The antibody-drug conjugates are really a broad class [of agents]; you can have lots of different types of antibodies. Outside the realm of solid tumors, there are a variety of CAR T-type approaches and bispecific antibodies. Certainly, they will move forward. I should mention [with regard to] CAR T, that, in some ways the holy grail for that type of an approach [would be] to figure out how to use that type of technology in the solid tumor space. Clearly, [that approach has had a] major impact in hematologic malignancies and [data have] been very exciting. But we’ve yet to crack this from a point of view of anything remotely related to standard of care in solid tumors with these T-cell manipulations, and certainly not in the gynecologic cancer space. Although again, there’s research. Yes, we’re using checkpoint inhibitors, but the idea of actually manipulating the immune system within a patient, that has not been successful yet at a clinical level in the solid tumor space. Once we see that happening, I can see this occurring in many solid tumor types.
Is there anything else that you would like to say in reflection of 2023 as we move forward into 2024?
I think the major thing I would say is that 2023 has been revolutionary; I stick by my term. [There has been] incredible excitement with new drugs and new strategies as well as understanding of the molecular biology of cancer and understanding of mutations. Obviously, the whole world of diagnostics is increasingly moving to blood-based [tests] from tissue based, which allows for the potential of monitoring on a regular basis.

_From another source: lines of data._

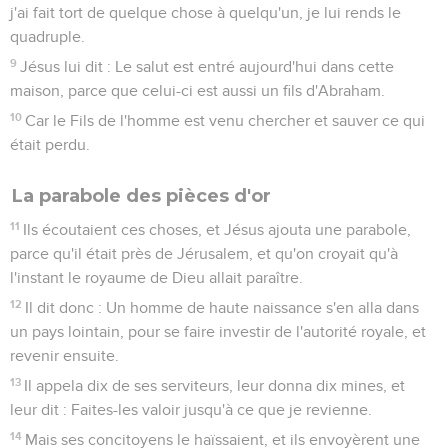
j'ai fait tort de quelque chose à quelqu'un, je lui rends le
quadruple.
9
Jésus lui dit : Le salut est entré aujourd'hui dans cette
maison, parce que celui-ci est aussi un fils d'Abraham.
10
Car le Fils de l'homme est venu chercher et sauver ce qui
était perdu.
La parabole des pièces d'or
11
Ils écoutaient ces choses, et Jésus ajouta une parabole,
parce qu'il était près de Jérusalem, et qu'on croyait qu'à
l'instant le royaume de Dieu allait paraître.
12
Il dit donc : Un homme de haute naissance s'en alla dans
un pays lointain, pour se faire investir de l'autorité royale, et
revenir ensuite.
13
Il appela dix de ses serviteurs, leur donna dix mines, et
leur dit : Faites-les valoir jusqu'à ce que je revienne.
14
Mais ses concitoyens le haïssaient, et ils envoyèrent une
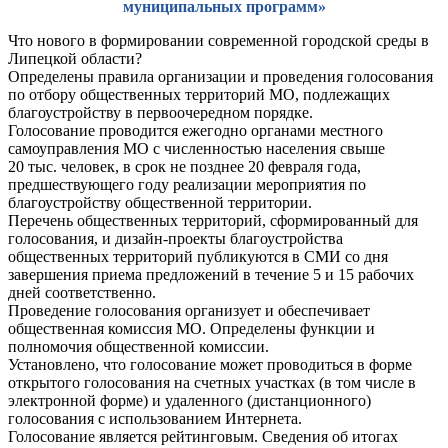
муниципальных программ»
Что нового в формировании современной городской среды в
Липецкой области?
Определены правила организации и проведения голосования
по отбору общественных территорий МО, подлежащих
благоустройству в первоочередном порядке.
Голосование проводится ежегодно органами местного
самоуправления МО с численностью населения свыше
20 тыс. человек, в срок не позднее 20 февраля года,
предшествующего году реализации мероприятия по
благоустройству общественной территории.
Перечень общественных территорий, сформированный для
голосования, и дизайн-проекты благоустройства
общественных территорий публикуются в СМИ со дня
завершения приема предложений в течение 5 и 15 рабочих
дней соответственно.
Проведение голосования организует и обеспечивает
общественная комиссия МО. Определены функции и
полномочия общественной комиссии.
Установлено, что голосование может проводиться в форме
открытого голосования на счетных участках (в том числе в
электронной форме) и удаленного (дистанционного)
голосования с использованием Интернета.
Голосование является рейтинговым. Сведения об итогах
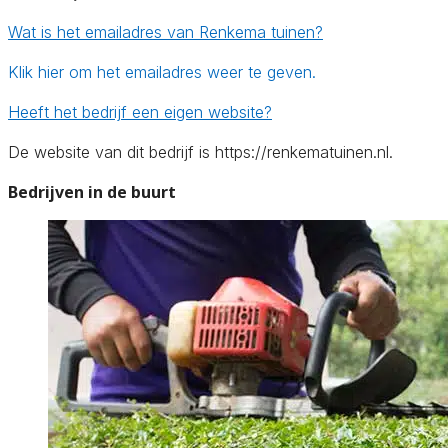
Wat is het emailadres van Renkema tuinen?
Klik hier om het emailadres weer te geven.
Heeft het bedrijf een eigen website?
De website van dit bedrijf is https://renkematuinen.nl.
Bedrijven in de buurt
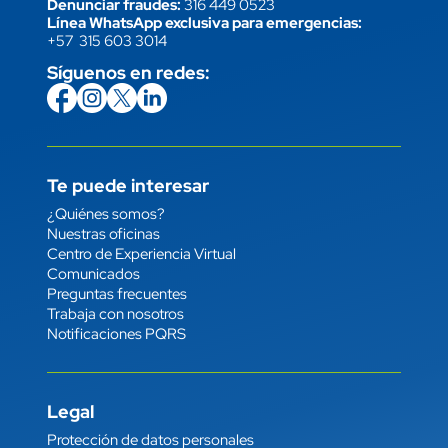
Denunciar fraudes:
316 449 0523
Línea WhatsApp exclusiva para emergencias:
+57 315 603 3014
Síguenos en redes:
icon
Imagen
link
icon
Imagen
link
icon
Imagen
link
icon
Imagen
link
Te puede interesar
Enlace
¿Quiénes somos?
Nuestras oficinas
Centro de Experiencia Virtual
Comunicados
Preguntas frecuentes
Trabaja con nosotros
Notificaciones PQRS
Legal
Enlace
Protección de datos personales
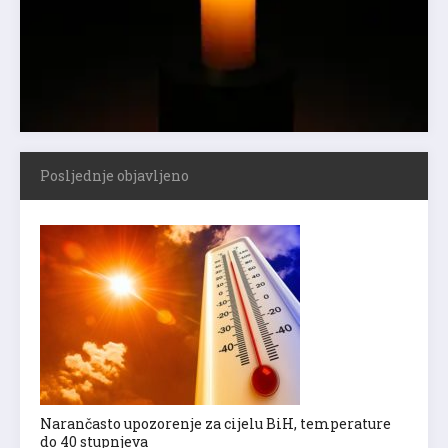
Posljednje objavljeno
Narančasto upozorenje za cijelu BiH, temperature
do 40 stupnjeva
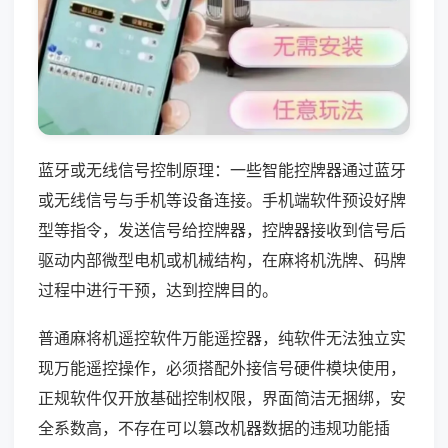
蓝牙或无线信号控制原理：一些智能控牌器通过蓝牙
或无线信号与手机等设备连接。手机端软件预设好牌
型等指令，发送信号给控牌器，控牌器接收到信号后
驱动内部微型电机或机械结构，在麻将机洗牌、码牌
过程中进行干预，达到控牌目的。
普通麻将机遥控软件万能遥控器，纯软件无法独立实
现万能遥控操作，必须搭配外接信号硬件模块使用，
正规软件仅开放基础控制权限，界面简洁无捆绑，安
全系数高，不存在可以篡改机器数据的违规功能插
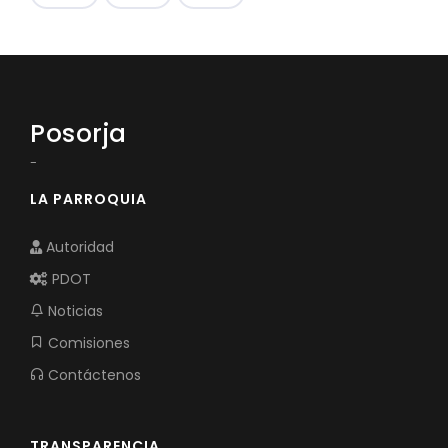
Posorja
-
LA PARROQUIA
Autoridad
PDOT
Noticias
Comisiones
Contáctenos
TRANSPARENCIA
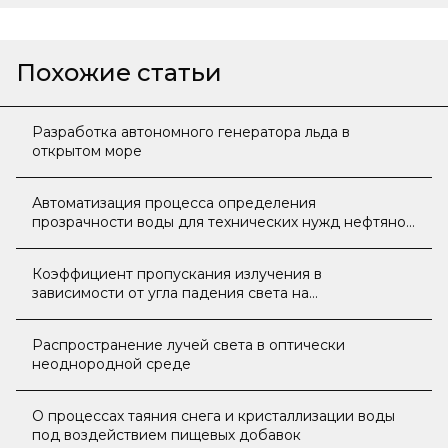
Похожие статьи
Разработка автономного генератора льда в
открытом море
Автоматизация процесса определения
прозрачности воды для технических нужд нефтяной
промышленности в открытом водоеме
Коэффициент пропускания излучения в
зависимости от угла падения света на
интерференционный фильтр
Распространение лучей света в оптически
неоднородной среде
О процессах таяния снега и кристаллизации воды
под воздействием пищевых добавок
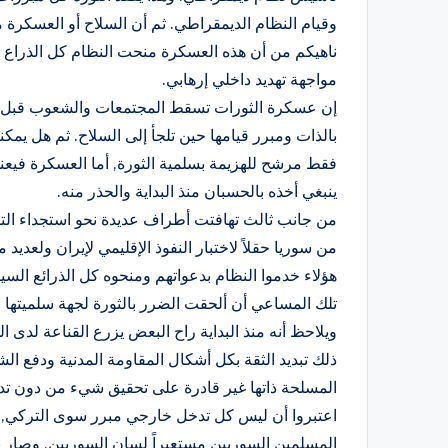
وقيام النظام الديمقراطي. ثم أن السلاح أو العسكر
ناهيكم من أن هذه العسكرة منحت النظام كل الذراع و
مواجهة تهديد داخلي إرهابي.
إن عسكرة الثورات تسقط المجتمعات والشعوب قبل أن 
بالذات ومبرر قيامها حين تلجأ إلى السلاح. ثم هل يم
فقط مرشح للهزيمة بسلمية الثورة, أما العسكرة فيعني 
ينبغي أخذه بالحسبان منذ البداية والحذر منه.
من جانب ثالث تهافتت أطراف عديدة نحو استجداء الت
من سوريا حقلاً لاختبار النفوذ الإقليمي لإيران ولعديد 
هؤلاء خدموا النظام بدعواتهم ومنحوه كل الذرائع ال
تلك المساعي أن ألحقت الضرر بالثورة لجهة سلميتها 
ويلاحظ أنه منذ البداية راح البعض يزرع القناعة لدى 
ذلك تبديد الثقة بكل أشكال المقاومة المدنية ودفع ال
المسلحة ذاتها غير قادرة على تحقيق شيء من دون تد
اعتبروا أن ليس كل تدخل خارجي مبرر سوى التركي, و
المسلمين السوريين مستعيراً لسان السوريين, وصار ن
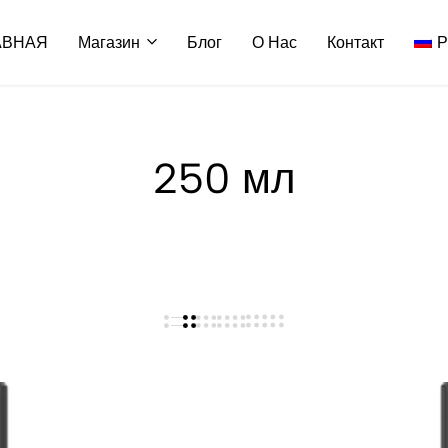
АВНАЯ
Магазин
Блог
О Нас
Контакт
Р
250 мл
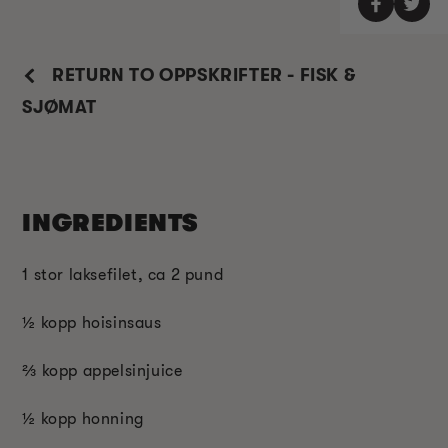
RETURN TO OPPSKRIFTER - FISK &
SJØMAT
INGREDIENTS
1 stor laksefilet, ca 2 pund
½ kopp hoisinsaus
⅔ kopp appelsinjuice
½ kopp honning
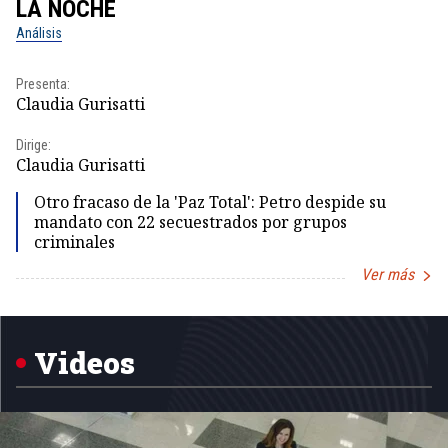
LA NOCHE
L
Análisis
No
Presenta:
Pr
Claudia Gurisatti
Id
Dirige:
Dir
Claudia Gurisatti
Id
Otro fracaso de la 'Paz Total': Petro despide su
mandato con 22 secuestrados por grupos
criminales
Ver más
Item
1
of
5
Videos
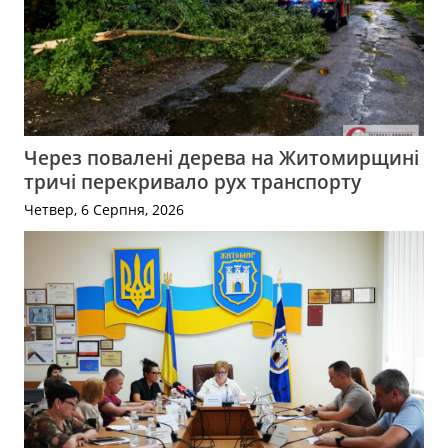
Через повалені дерева на Житомирщині
тричі перекривало рух транспорту
Четвер, 6 Серпня, 2026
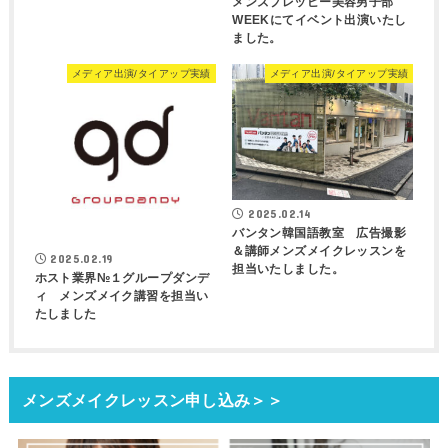
メンズプレッピー美容男子部
WEEKにてイベント出演いたし
ました。
メディア出演/タイアップ実績
メディア出演/タイアップ実績
2025.02.14
バンタン韓国語教室 広告撮影
＆講師メンズメイクレッスンを
2025.02.19
担当いたしました。
ホスト業界№１グループダンデ
ィ メンズメイク講習を担当い
たしました
メンズメイクレッスン申し込み＞＞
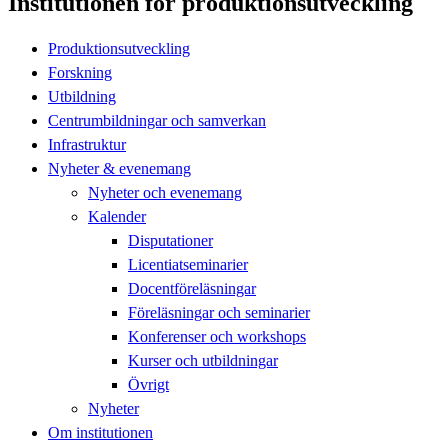
Institutionen för produktionsutveckling
Produktionsutveckling
Forskning
Utbildning
Centrumbildningar och samverkan
Infrastruktur
Nyheter & evenemang
Nyheter och evenemang
Kalender
Disputationer
Licentiatseminarier
Docentföreläsningar
Föreläsningar och seminarier
Konferenser och workshops
Kurser och utbildningar
Övrigt
Nyheter
Om institutionen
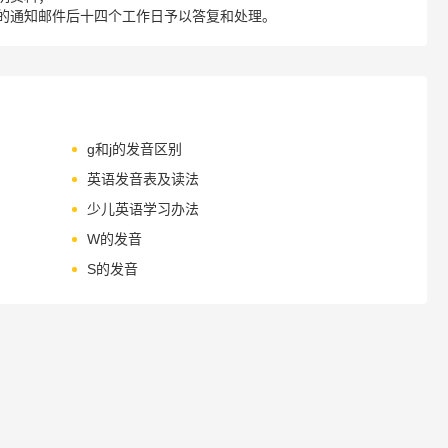
的通知邮件后十四个工作日予以答复和处理。
g和j的发音区别
英语发音表及读法
少儿英语学习办法
W的发音
S的发音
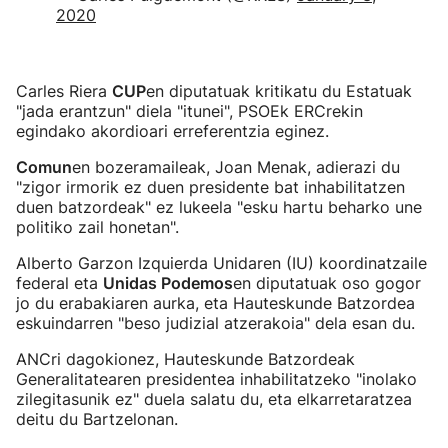
2020
Carles Riera
CUP
en diputatuak kritikatu du Estatuak
"jada erantzun" diela "itunei", PSOEk ERCrekin
egindako akordioari erreferentzia eginez.
Comun
en bozeramaileak, Joan Menak, adierazi du
"zigor irmorik ez duen presidente bat inhabilitatzen
duen batzordeak" ez lukeela "esku hartu beharko une
politiko zail honetan".
Alberto Garzon Izquierda Unidaren (IU) koordinatzaile
federal eta
Unidas Podemos
en diputatuak oso gogor
jo du erabakiaren aurka, eta Hauteskunde Batzordea
eskuindarren "beso judizial atzerakoia" dela esan du.
ANCri dagokionez, Hauteskunde Batzordeak
Generalitatearen presidentea inhabilitatzeko "inolako
zilegitasunik ez" duela salatu du, eta elkarretaratzea
deitu du Bartzelonan.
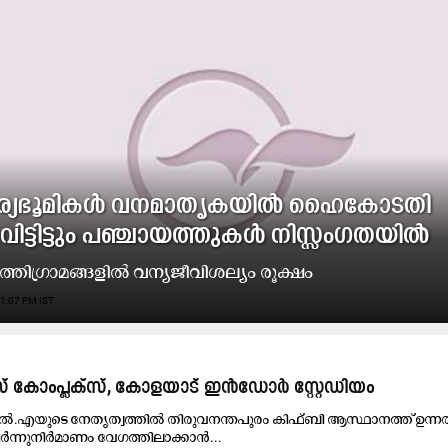
ാര്യഭൂമികൾ വനമാതൃകയിൽ ഹൈകോടതി
വിട്ടിട്ടും പഞ്ചായത്തുകൾ നിസ്സംഗതയിൽ
്തിഗ്രാമങ്ങളിൽ വന്യജീവിശല്യം രൂക്ഷം
1:07 PM IST
്സ് കോംപ്ലക്സ്, കോളയാട് ഇൻഡോർ സ്റ്റേഡിയം
.എയുടെ നേതൃത്വത്തിൽ തിരുവനന്തപുരം കിഫ്‌ബി ആസ്ഥാനത്ത് ഉന്
നുനിർമാണം വേഗത്തിലാക്കാൻ...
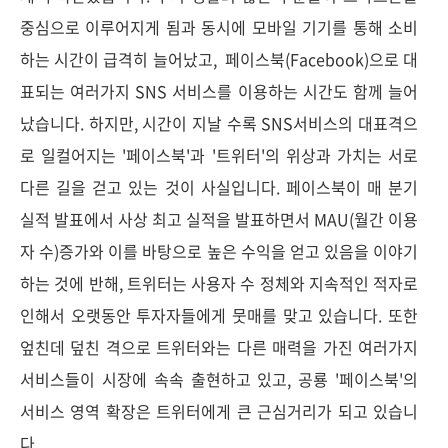
중심으로 이루어지게 됨과 동시에 모바일 기기를 통해 소비
하는 시간이 급격히 늘어났고, 페이스북(Facebook)으로 대
표되는 여러가지 SNS 서비스를 이용하는 시간도 함께 늘어
났습니다. 하지만, 시간이 지날 수록 SNS서비스의 대표격으
로 일컬어지는 '페이스북'과 '트위터'의 위상과 가치는 서로
다른 길을 걷고 있는 것이 사실입니다. 페이스북이 매 분기
실적 발표에서 사상 최고 실적을 발표하면서 MAU(월간 이용
자 수)증가와 이를 바탕으로 높은 수익을 얻고 있음을 이야기
하는 것에 반해, 트위터는 사용자 수 정체와 지속적인 적자로
인해서 오랫동안 투자자들에게 뭇매를 맞고 있습니다. 또한
엎친데 덮친 격으로 트위터와는 다른 매력을 가진 여러가지
서비스들이 시장에 속속 출현하고 있고, 공룡 '페이스북'의
서비스 영역 확장은 트위터에게 큰 근심거리가 되고 있습니
다.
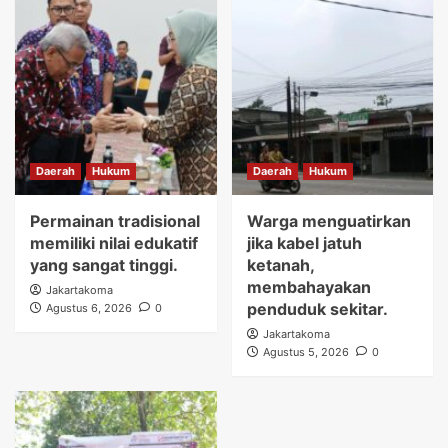
Daerah
Hukum
Daerah
Hukum
Permainan tradisional
Warga menguatirkan
memiliki nilai edukatif
jika kabel jatuh
yang sangat tinggi.
ketanah,
membahayakan
Jakartakoma
penduduk sekitar.
Agustus 6, 2026
0
Jakartakoma
Agustus 5, 2026
0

Obviously, this has been done in hematologic malignancies for multiple decades, [where you can look at] either the blood or the bone marrow and see how a patient is doing. We don’t have that in the solid tumors yet, regularly. But with circulating tumor DNA and a variety of other approaches, the idea that you can monitor—hopefully at a reasonable cost—pick up new mutations, anticipate that, and then potentially change the therapeutics, is just overwhelming. How we do all that?
But that’s what I would see for the future, this blood-based monitoring of solid tumors, and potentially being ahead of the game. [Getting to a place where we are not giving] drugs to patients that are not working or have stopped working and figuring out a way [that we can get] ahead of the tumor.